• We’re currently investigating an issue related to the forum theme and styling that is impacting page layout and visual formatting. The problem has been identified, and we are actively working on a resolution. There is no impact to user data or functionality, this is strictly a front-end display issue. We’ll post an update once the fix has been deployed. Thanks for your patience while we get this sorted.

1:1 Pixel Mapping and ATI Cards

UltimaBoB

Member
I am buying a new computer this week.

I want to buy the Acer 24" 2423w LCD display or possibly the new BenQ FP241w when it comes out.

I was planning on using an ATI card - but I hear now that if your monitor doesn't support 1:1 pixel mapping you will want an NVidia card to do it for you - if you go ATI then you have a problem. Is this true?
 
It's true - ATI cards just plain do not do pixel scaling in software.

Maybe someone else here will know if those screens do 1:1 pixel mapping or not; my bet is that Acer won't and the BenQ might.
 
In the ATI Catalyst Control center there is an option under Digital Panel Properties->Attributes->Image Scaling->Use centered timings.

I think that does what you want...

 
ATI cards can use centered timings, or 1:1, as tigen said. Nvidia allows custom resolutions to be manually added in the drivers, ATI does not. One can use Powerstrip to add custom resolutions if you need them and own an ATI card.

What you need to be careful of is whether or not the MONITOR will scale the images automatically and whether or not you can disable that in the OSD. For example my new LG L204WT will automatically stretch any 5:4 or 4:3 ratio input signal to 16:10, I can't disable it in the monitor OSD so I'm forced to use a wacky ratio just to get black bars in older games.
 
Originally posted by: tigen
In the ATI Catalyst Control center there is an option under Digital Panel Properties->Attributes->Image Scaling->Use centered timings.

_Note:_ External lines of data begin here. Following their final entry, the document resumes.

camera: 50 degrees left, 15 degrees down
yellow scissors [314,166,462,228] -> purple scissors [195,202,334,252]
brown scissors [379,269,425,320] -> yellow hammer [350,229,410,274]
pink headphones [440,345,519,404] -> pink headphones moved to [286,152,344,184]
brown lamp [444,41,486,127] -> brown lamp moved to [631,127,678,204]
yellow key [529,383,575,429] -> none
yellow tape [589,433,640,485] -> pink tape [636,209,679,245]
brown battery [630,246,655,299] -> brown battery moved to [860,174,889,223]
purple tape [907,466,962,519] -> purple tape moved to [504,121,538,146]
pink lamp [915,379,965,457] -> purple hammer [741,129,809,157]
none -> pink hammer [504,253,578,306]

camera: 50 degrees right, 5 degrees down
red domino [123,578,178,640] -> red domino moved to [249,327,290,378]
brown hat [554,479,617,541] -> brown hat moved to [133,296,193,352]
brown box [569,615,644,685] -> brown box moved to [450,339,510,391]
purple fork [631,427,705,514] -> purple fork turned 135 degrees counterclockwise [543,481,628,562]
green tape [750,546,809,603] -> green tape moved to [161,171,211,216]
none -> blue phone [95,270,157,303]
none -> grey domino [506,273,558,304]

I think that does what you want...

True, however, it only works in certain games. Some games will still stretch to fit the entire panel despite centered timings being on (HL2 is a good example.)
 
Originally posted by: 1Dark1Sharigan1
Originally posted by: tigen
In the ATI Catalyst Control center there is an option under Digital Panel Properties->Attributes->Image Scaling->Use centered timings.

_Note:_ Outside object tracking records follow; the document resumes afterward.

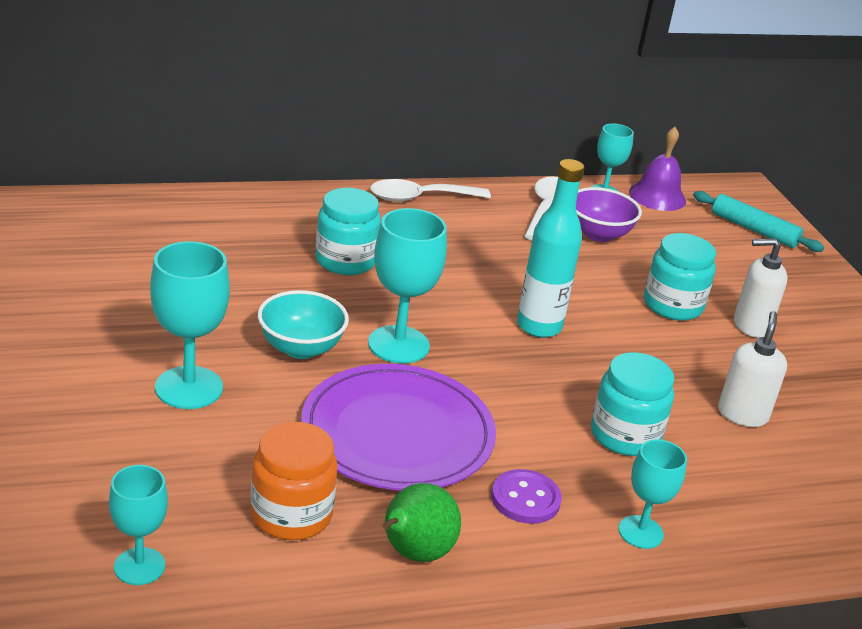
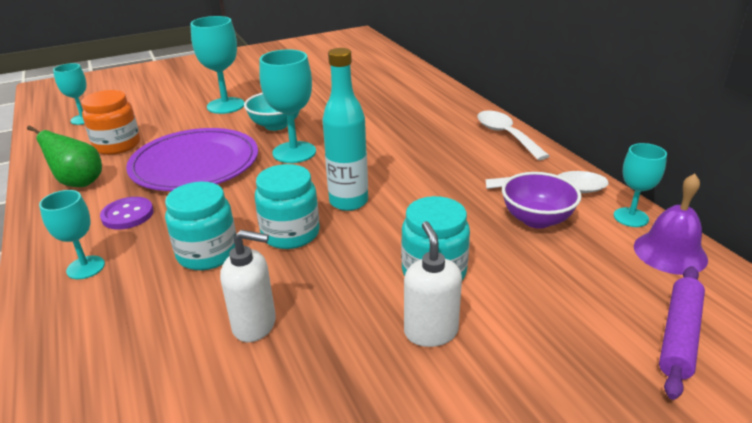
camera: 85 degrees right, 0 degrees up
turquoise jar [315,188,381,275] -> turquoise jar moved to [255,164,320,249]
turquoise rolling pin [693,191,824,252] -> purple rolling pin [659,266,705,400]

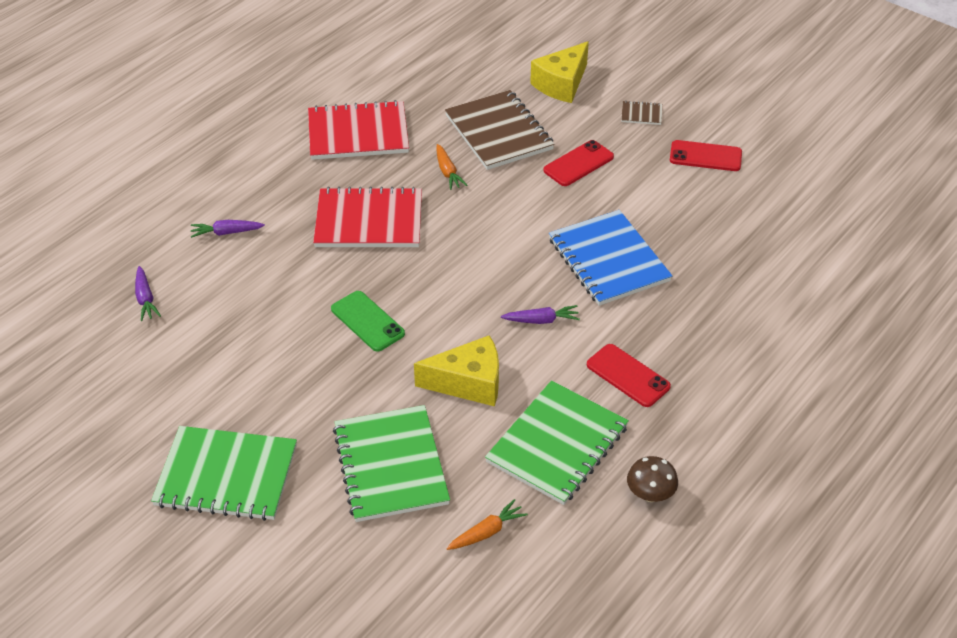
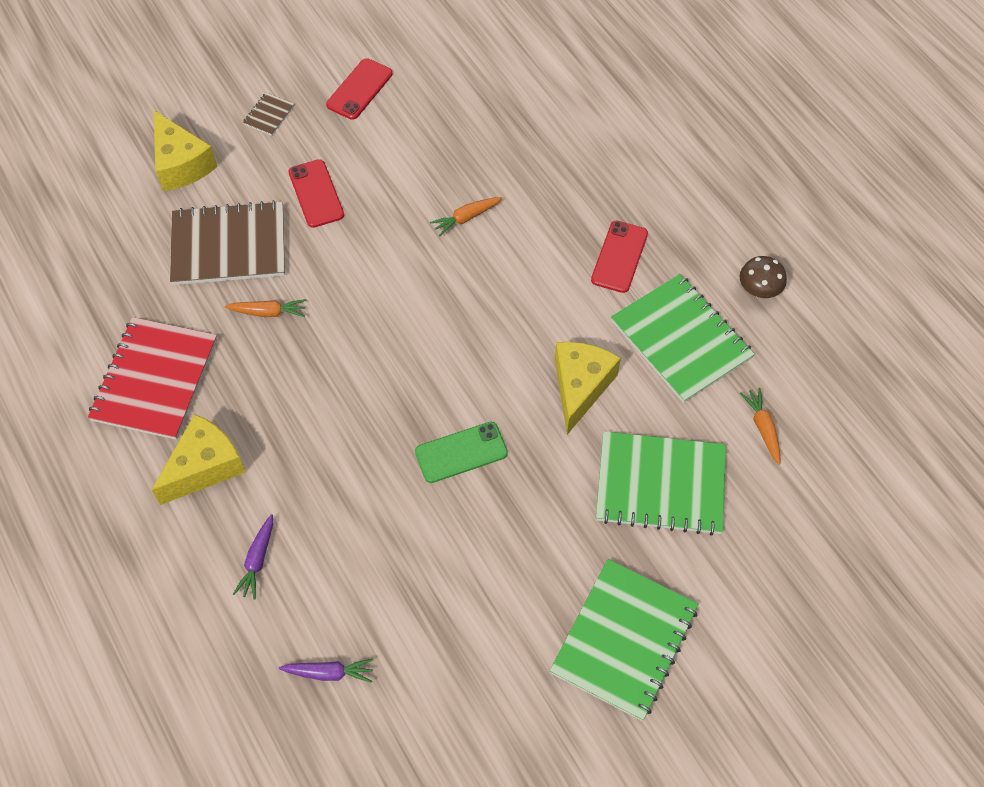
camera: 70 degrees left, 15 degrees up
red notebook [313,187,422,247] -> none
purple carrot [501,305,580,324] -> none
blue notebook [549,210,672,306] -> orange carrot [430,197,502,236]
red phone [587,344,671,407] -> red phone turned 45 degrees counterclockwise [591,221,648,293]
none -> yellow cheese [151,414,246,505]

I think that does what you want...

True, however, it only works in certain games. Some games will still stretch to fit the entire panel despite centered timings being on (HL2 is a good example.)

The beauty of HL2, however, is that it supports 16:9 and 16:10 resolutions out of the box, and that it performs great at high res -- even a single X1900XT will give you excellent performance even at 1920X1200.